Okay, I’ve done a quick perusal of Cobb County’s proposed MOU with the Atlanta Braves, and here’s what I’ve come away with:
- The Braves and the county would split 50/50 the cost of a “capital maintenance fund.” Annual amount: to be determined, with details to be spelled out in a later Stadium Operating Agreement. It’s more than a bit worrying, though, that the Braves are committing only to pay for upgrades that “exceed industry standards and that are not reasonably necessary to maintain the Stadium as a competitive MLB facility.” As we’ve seen before, these kinds of “state of the art” clauses have been interpreted by teams — and by arbitrators — to require anything up to and including renovations that cost more than twice what the stadium cost to build in the first place.

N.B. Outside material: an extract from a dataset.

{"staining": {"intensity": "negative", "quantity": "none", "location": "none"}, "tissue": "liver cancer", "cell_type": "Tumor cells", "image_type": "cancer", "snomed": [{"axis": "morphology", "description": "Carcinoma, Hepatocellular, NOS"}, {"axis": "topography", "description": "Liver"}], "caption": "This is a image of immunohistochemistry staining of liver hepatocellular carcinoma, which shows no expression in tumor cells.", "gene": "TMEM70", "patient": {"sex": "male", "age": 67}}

- Nobody knows yet what the infrastructure costs will be. That’s left to a separate Transportation and Infrastructure Agreement that’s yet to be written. The included wish list, though, goes far beyond the new pedestrian bridge over I-285 and new exit ramp that the county has already agreed to pay for, to include a Windy Ridge Parkway Connector and other improvements extending northeast across I-75 to Powers Ferry, plus public transit connecting to Route 10 and possibly downtown Atlanta. (The last of which will not make the Cobb County Republican chair happy at all.)

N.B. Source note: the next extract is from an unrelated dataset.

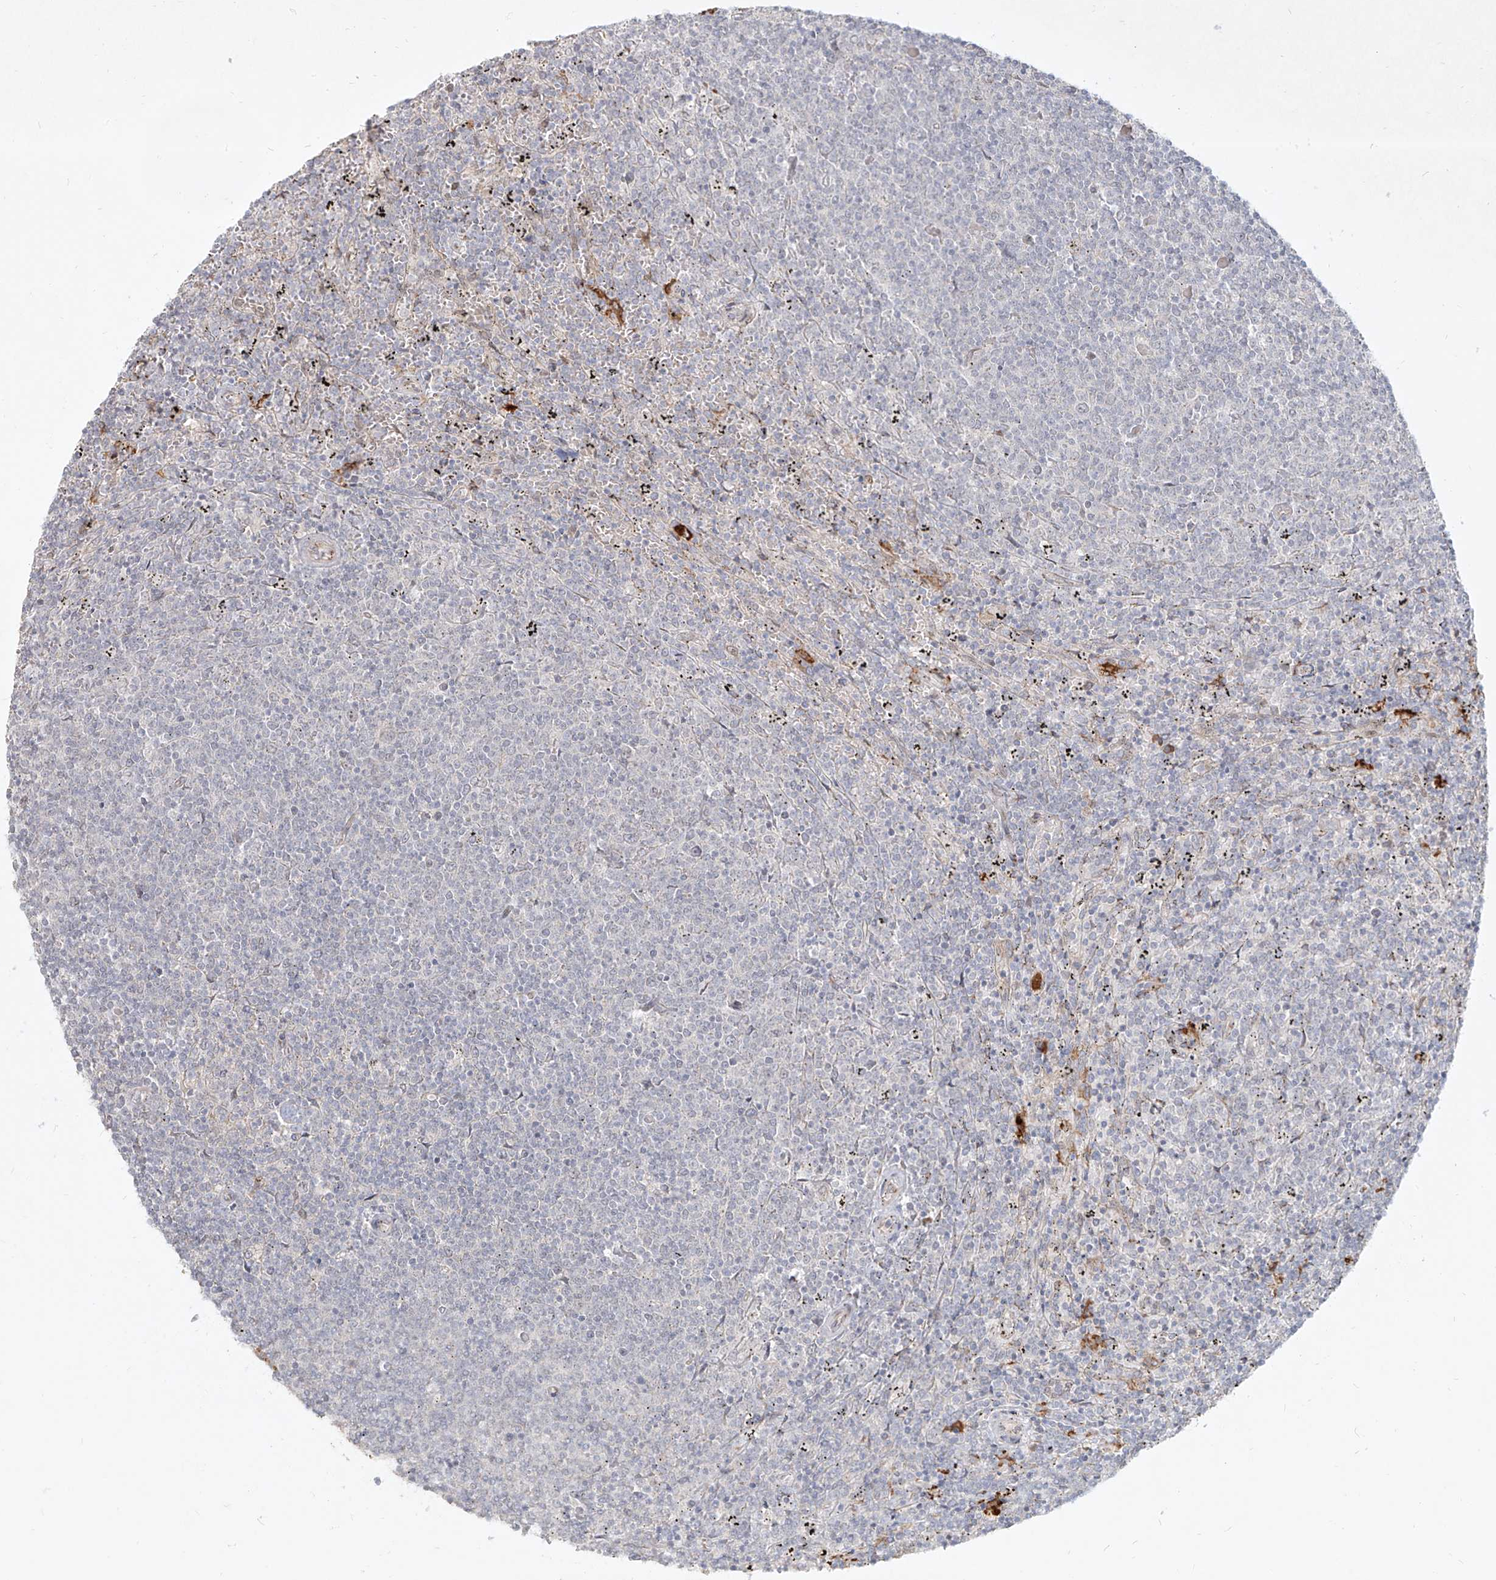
{"staining": {"intensity": "negative", "quantity": "none", "location": "none"}, "tissue": "lymphoma", "cell_type": "Tumor cells", "image_type": "cancer", "snomed": [{"axis": "morphology", "description": "Malignant lymphoma, non-Hodgkin's type, Low grade"}, {"axis": "topography", "description": "Spleen"}], "caption": "Tumor cells are negative for brown protein staining in low-grade malignant lymphoma, non-Hodgkin's type. Nuclei are stained in blue.", "gene": "CD209", "patient": {"sex": "female", "age": 50}}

- The Braves would agree to a 30-year lease. But there could be out clauses in the Stadium Operating Agreement that’s — stop me if you’ve heard this — yet to be negotiated.
- The mystery about why the Braves’ contribution to the project is anywhere from $322 million to $372 million is explained: The Braves are committing $372 million toward a $672 million stadium, but if they can cut the price tag they can keep the savings, up to $50 million worth.

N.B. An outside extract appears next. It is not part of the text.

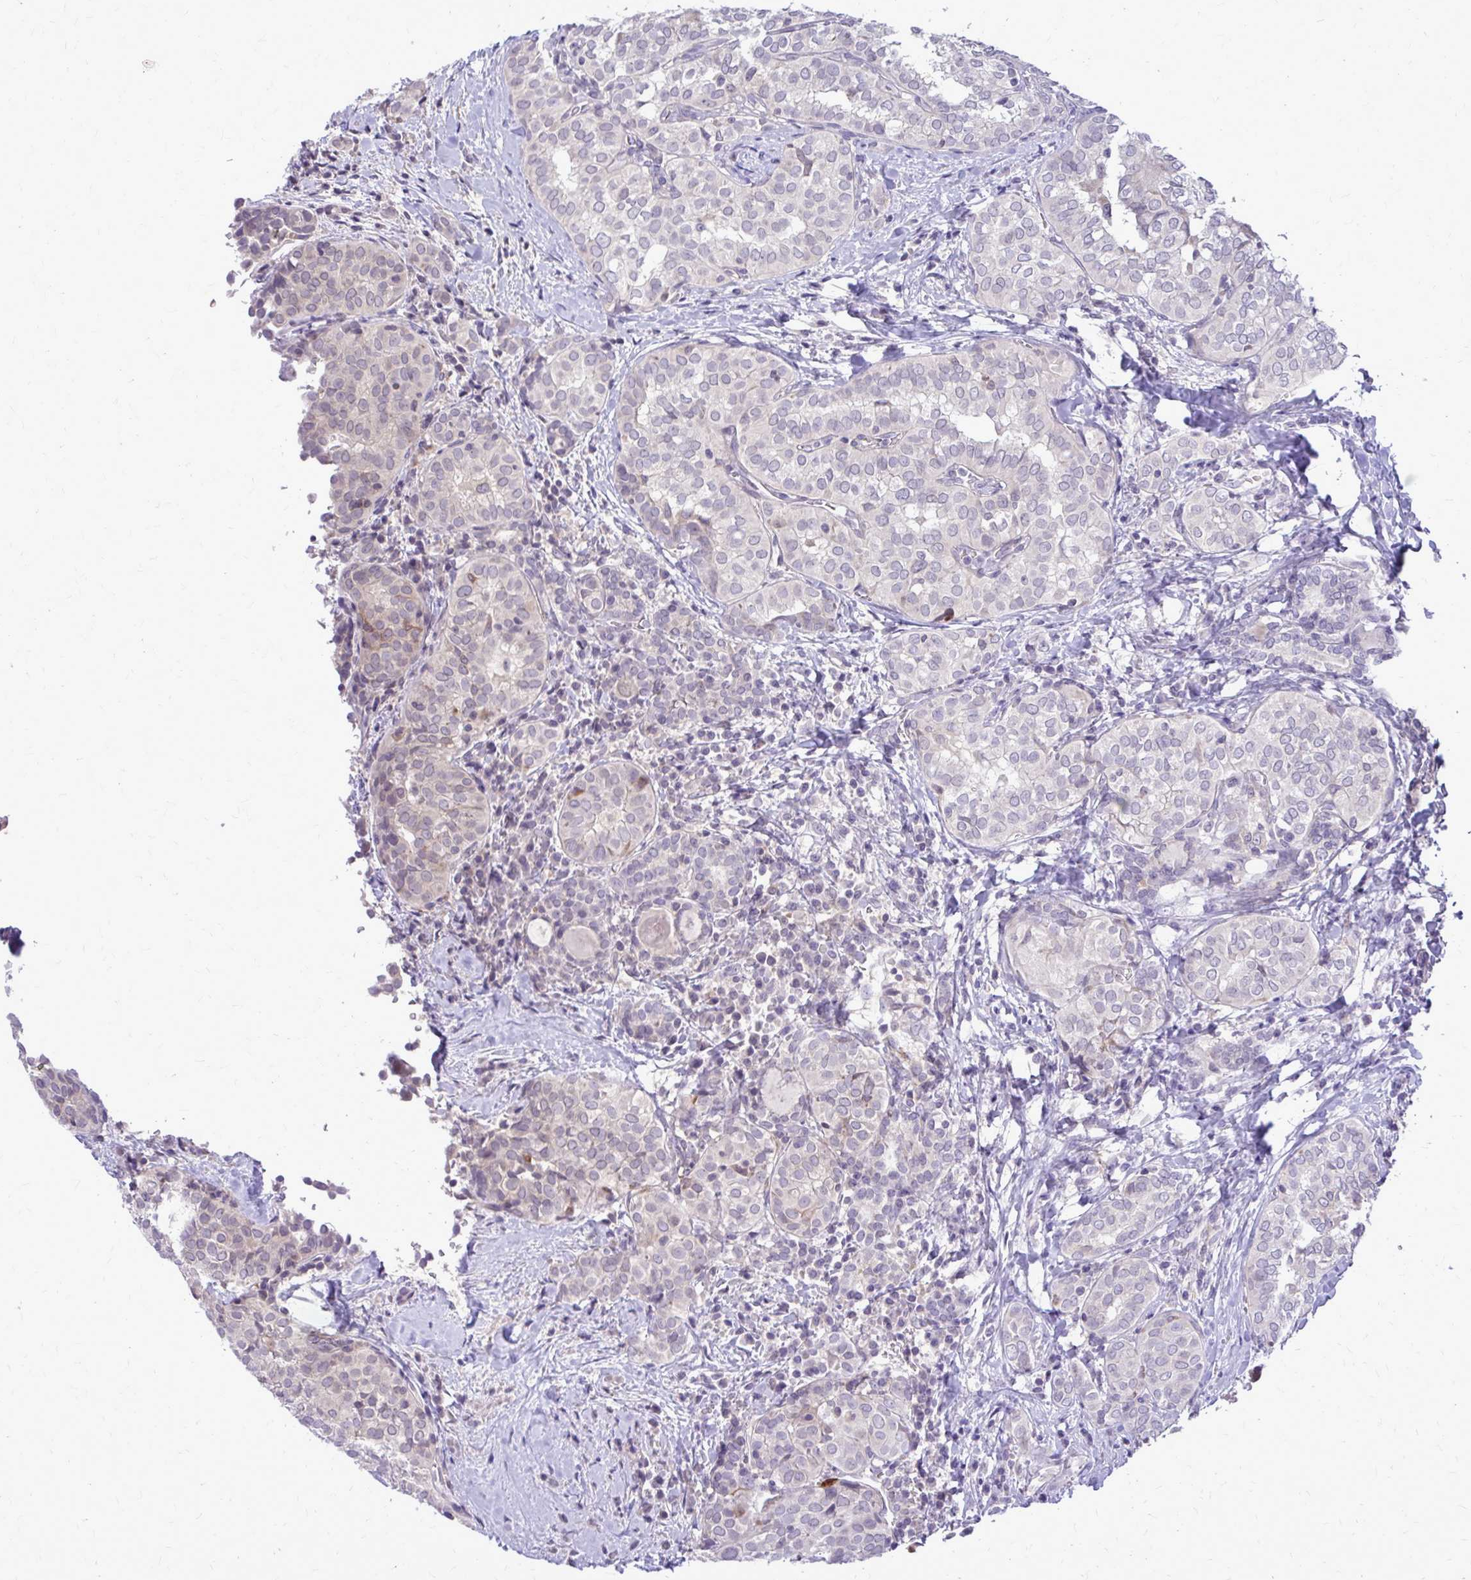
{"staining": {"intensity": "negative", "quantity": "none", "location": "none"}, "tissue": "thyroid cancer", "cell_type": "Tumor cells", "image_type": "cancer", "snomed": [{"axis": "morphology", "description": "Papillary adenocarcinoma, NOS"}, {"axis": "topography", "description": "Thyroid gland"}], "caption": "IHC histopathology image of neoplastic tissue: human thyroid papillary adenocarcinoma stained with DAB displays no significant protein expression in tumor cells.", "gene": "DPY19L1", "patient": {"sex": "female", "age": 30}}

The upshot, then, is that there are a ton of details that aren’t going to be worked out by the time of next Tuesday’s county commission vote — details that could amount to tens if not hundreds of millions of dollars in costs shifting one way or another. More and more, this is looking less like the county is ready for a final vote on the project as it claims, and more like the county is not ready at all, which is why it’s telling everyone in sight this is a final vote, so that once the details are known they can say “no backsies.” This is less a done deal than a hastily scrawled-upon napkin that everyone is hoping to get signed fast, and we can work out the specifics later.